## [What you need to do]
Repeat word for word the part of the MKL linking thread that opens with the words containing "Forgot to mention, $" and closes with "(clang-700.1.81) and open-mpi/1.10.2.".

(Page extract)

Forgot to mention, $ gfortran --version GNU Fortran (Homebrew gcc 5.3.0 --without-multilib) 5.3.0 $ clang --version Apple LLVM version 7.0.2 (clang-700.1.81) and open-mpi/1.10.2.

Ying_H_Intel · ‎03-14-2016

Hi

Just wonder if the source code was in fortran interface?

If yes, the link command line, may need

-Wl,-rpath,/opt/intel/mkl/lib -lmkl_gf_lp64 -lmkl_sequential -lmkl_core -lpthread -lm

or
is it possible to use Intel fortran compiler to build the scalapack?

Best Regards,

Ying

davydden1 · ‎03-14-2016

Hi Ying,

Thanks for your prompt reply. I checked Link advisor on Linux with GNU fortran and indeed -lmkl_gf_lp64 should be used instead of -lmkl_intel_lp64.

The problem is: this lib is not there in OS-X MKL distribution! :-( Thus, i can not really check if this is indeed the reason for the segmentation fault.

Could you please pass the message for this lib to be included and the updated OS-X bundled to be created?

(End Page extract)
(Dataset records)

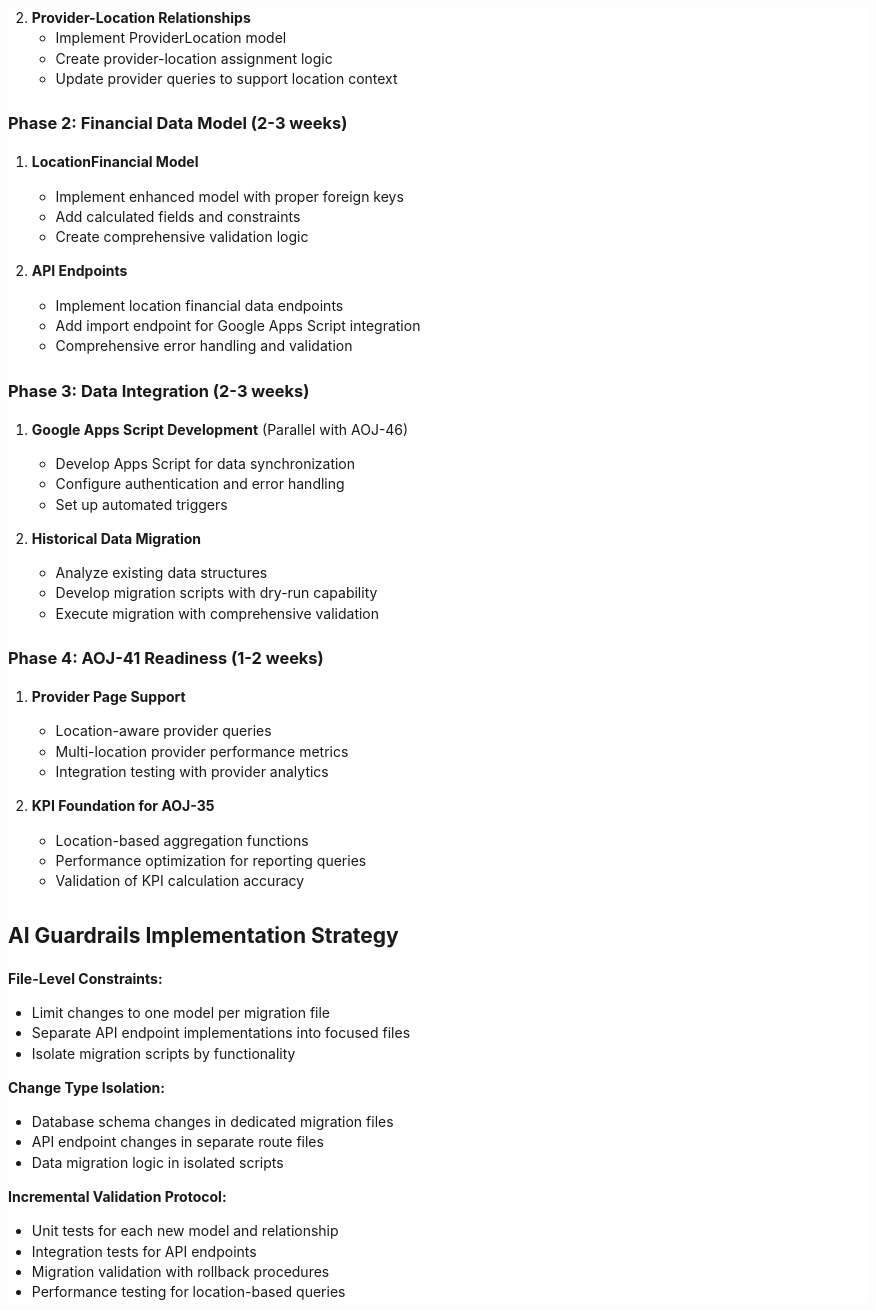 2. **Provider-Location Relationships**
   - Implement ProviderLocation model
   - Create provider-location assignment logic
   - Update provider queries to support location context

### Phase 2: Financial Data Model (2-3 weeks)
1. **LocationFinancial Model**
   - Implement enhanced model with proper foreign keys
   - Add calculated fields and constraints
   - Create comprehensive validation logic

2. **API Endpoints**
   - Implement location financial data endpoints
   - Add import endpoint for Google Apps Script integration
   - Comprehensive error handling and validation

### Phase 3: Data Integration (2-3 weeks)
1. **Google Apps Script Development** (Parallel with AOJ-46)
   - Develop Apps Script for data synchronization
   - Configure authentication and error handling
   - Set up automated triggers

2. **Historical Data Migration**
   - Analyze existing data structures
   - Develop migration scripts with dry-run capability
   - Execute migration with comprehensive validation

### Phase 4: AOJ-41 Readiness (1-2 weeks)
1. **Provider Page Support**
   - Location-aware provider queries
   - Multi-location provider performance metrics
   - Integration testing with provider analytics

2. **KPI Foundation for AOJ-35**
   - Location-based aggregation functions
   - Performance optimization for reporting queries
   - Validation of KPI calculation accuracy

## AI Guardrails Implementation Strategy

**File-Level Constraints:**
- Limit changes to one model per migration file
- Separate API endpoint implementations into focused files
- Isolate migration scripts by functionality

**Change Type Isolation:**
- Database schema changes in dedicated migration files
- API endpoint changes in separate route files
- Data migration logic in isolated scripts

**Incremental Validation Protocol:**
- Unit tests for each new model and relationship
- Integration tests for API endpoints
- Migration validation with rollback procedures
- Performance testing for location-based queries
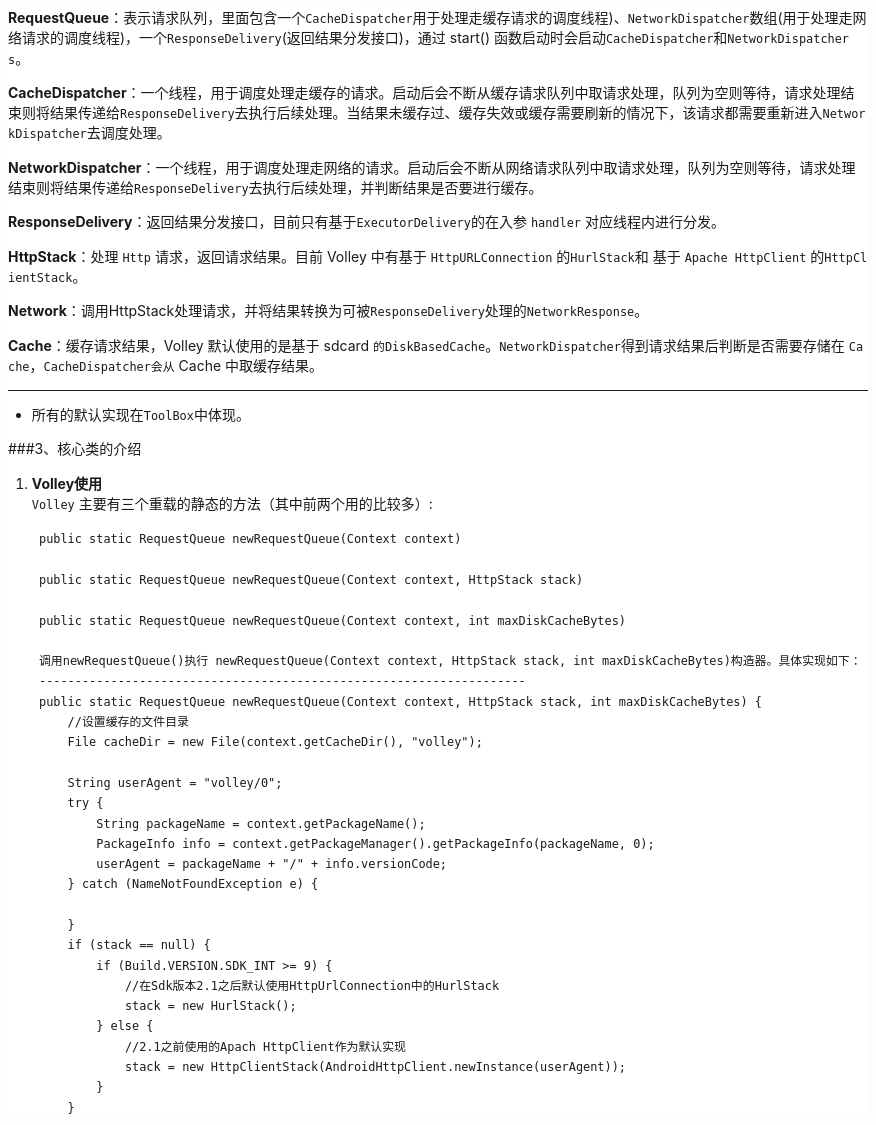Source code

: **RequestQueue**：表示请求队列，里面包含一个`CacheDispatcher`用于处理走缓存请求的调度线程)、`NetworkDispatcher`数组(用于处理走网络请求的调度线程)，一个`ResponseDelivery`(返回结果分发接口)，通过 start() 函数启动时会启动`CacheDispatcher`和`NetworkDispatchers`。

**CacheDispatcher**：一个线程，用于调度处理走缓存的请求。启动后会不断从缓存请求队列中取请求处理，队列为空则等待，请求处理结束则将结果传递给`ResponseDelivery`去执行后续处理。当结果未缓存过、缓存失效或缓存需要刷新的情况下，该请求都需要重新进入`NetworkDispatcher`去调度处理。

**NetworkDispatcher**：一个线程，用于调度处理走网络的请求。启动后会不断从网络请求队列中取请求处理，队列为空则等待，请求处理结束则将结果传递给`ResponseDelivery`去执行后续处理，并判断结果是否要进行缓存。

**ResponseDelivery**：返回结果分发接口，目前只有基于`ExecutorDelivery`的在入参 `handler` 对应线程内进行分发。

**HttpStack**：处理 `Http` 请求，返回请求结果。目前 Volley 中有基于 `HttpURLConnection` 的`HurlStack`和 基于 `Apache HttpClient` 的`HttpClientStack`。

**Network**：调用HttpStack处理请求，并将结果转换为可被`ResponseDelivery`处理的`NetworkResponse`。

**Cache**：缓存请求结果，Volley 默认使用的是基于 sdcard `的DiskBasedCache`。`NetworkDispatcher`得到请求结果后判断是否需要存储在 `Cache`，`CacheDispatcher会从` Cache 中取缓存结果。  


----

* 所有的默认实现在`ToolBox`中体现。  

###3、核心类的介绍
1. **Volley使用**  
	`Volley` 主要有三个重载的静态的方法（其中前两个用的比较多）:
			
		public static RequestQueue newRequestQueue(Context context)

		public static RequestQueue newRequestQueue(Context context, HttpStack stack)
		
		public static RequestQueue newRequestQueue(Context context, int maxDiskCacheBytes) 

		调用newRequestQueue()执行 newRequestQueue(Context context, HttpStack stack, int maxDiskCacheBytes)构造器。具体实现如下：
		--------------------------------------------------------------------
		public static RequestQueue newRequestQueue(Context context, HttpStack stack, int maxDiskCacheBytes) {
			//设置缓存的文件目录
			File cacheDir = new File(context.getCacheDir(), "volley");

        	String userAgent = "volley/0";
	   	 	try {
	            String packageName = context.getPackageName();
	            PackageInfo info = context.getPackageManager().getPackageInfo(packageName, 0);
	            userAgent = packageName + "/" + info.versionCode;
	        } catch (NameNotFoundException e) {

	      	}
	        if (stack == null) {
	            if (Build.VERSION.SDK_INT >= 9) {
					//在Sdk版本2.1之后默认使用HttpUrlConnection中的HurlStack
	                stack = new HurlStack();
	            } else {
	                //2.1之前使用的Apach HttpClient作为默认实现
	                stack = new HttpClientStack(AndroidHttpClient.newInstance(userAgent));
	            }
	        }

(End Dataset records)

## [Solution to this task]
Forgot to mention, $ gfortran --version GNU Fortran (Homebrew gcc 5.3.0 --without-multilib) 5.3.0 $ clang --version Apple LLVM version 7.0.2 (clang-700.1.81) and open-mpi/1.10.2.